Taking middle-option-bias as an example, Cerf said, when shopping for wine and faced with choices priced at £5, £10 and £20, the middle option will seem like the best option.
"Now, if the supermarket wants to make you buy more of the £20, they will put a £50 or £70 on the right. And you would choose the £20 and think you made the decision yourself," he added.
This edition of Campaign Underground, sponsored by R/GA, which took place on 18 April, examined the existence, causes and consequences of Unconscious Bias within the field of marketing to better understand how it can be overcome.
The first step, Cerf said, is to acknowledge that it exists.
"Most people, if you ask why they did something, or made a choice, they will tell you a story that's often inaccurate or a lie. This could be because they want to lie, or because they're rationalising something and therefore lying to themselves," he said.
An example of this are gym memberships. "We pretend we buy it for ourselves, but really, we're buying it for the skinny version of ourselves. There's even a gym in Los Angeles that has people pay for a year's membership up front, but everytime you show up they'll give you $2 back. If you show up every day, you'd get the entire fee back... but no one does," Cerf said.
While humans mostly believe they have a single sense of self, the reality, as science understands it today, is that there are many voices in our brains that govern decision making. We make decisions according to the majority vote and this may not be true to reality at all.
"For the most part, our brains create realities for us and we believe we wanted to do something or we chose something because it more or less aligns with our internal narrative," Cerf said.
The problem is that we don't question our brains enough.
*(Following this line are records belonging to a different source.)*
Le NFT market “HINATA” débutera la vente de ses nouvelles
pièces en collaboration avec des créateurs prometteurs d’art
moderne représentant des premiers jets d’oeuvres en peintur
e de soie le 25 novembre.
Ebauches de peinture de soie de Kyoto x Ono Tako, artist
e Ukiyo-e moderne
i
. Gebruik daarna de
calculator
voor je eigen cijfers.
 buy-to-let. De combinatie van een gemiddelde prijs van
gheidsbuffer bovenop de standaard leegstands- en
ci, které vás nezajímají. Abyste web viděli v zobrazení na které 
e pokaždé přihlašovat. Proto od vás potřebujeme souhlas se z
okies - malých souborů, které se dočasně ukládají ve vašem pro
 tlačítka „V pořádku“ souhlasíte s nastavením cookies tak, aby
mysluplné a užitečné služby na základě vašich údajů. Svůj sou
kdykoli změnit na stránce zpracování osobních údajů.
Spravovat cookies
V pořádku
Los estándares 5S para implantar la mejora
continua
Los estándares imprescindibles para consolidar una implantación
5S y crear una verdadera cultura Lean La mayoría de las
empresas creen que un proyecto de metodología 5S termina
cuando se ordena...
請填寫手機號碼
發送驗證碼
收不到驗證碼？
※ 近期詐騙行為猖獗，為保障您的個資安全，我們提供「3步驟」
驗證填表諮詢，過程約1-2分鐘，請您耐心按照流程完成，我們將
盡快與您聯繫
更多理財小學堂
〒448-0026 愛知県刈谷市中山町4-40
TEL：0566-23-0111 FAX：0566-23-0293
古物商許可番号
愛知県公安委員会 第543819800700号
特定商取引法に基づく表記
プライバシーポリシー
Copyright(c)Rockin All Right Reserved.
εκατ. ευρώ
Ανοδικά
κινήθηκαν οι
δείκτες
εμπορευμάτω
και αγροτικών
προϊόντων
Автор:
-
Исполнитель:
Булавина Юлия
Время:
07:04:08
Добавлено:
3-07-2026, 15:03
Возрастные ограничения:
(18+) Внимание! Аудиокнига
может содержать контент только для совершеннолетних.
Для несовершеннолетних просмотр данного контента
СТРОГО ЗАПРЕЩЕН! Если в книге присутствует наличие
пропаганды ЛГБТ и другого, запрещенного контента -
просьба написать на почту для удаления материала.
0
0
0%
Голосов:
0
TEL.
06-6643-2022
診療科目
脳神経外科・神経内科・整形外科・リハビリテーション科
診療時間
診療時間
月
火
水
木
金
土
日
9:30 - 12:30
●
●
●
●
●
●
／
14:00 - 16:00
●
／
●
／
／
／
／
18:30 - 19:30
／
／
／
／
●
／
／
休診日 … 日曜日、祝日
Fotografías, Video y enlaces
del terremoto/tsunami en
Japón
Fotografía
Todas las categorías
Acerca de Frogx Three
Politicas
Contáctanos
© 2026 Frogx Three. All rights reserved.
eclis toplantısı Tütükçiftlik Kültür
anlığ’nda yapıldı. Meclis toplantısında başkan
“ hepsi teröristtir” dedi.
We believe everything that comes up inside our heads, he continued. "You believe what's in your brain is real and you never doubt it, so you're automatically biased against any external input."
In one experiment, participants were offered two cards and asked to pick the person they found more attractive. The person conducting the experiment would then hand them that card and ask them later to justify why they picked that person.
But every so often, the experimenter would use sleight of hand to give the participant a card they had not chosen and asked them to justify their choice.
Only 13% of those who took part noticed the change. The rest? Rationalised the choice as enthusiastically as the ones they'd actually made.
This bias is called "choice blindness", where under certain circumstances we are oblivious to a choice made but we will defend it because we believe we made that choice.
"We look at our memories and we rationalise it. If I changed your memories, you’d change your narrative. Your reality is biased based on what is there not what you want," Cerf said.
Why Dennis is more likely to be a dentist
Other biases outlined in his talk included the propensity for people named Dennis in the US to become dentists because, throughout their lives, they thought people were calling their names when they talk about dentists giving them a slight feeling of ownership towards the profession.
In another experiment, participants were found to either write happy thoughts about their mothers when given hot tea versus mean, angry thoughts when their tea was cold.
"We can now separate the biases. To split the thoughts that happen under the hood with the thoughts we can explain We can change it and make it better," Cerf said. "And I can talk to the voices in your head behind your back and change your behaviour."
The key takeaway from this slightly creepy and rather discomfiting talk, Cerf said, is not to believe everything you think.
"Leave with one understanding. In your head, you have more than one 'you'. They have multiple voices and you will speak with the voice of the majority. To listen to the other voices, stop believing everything you think," he said.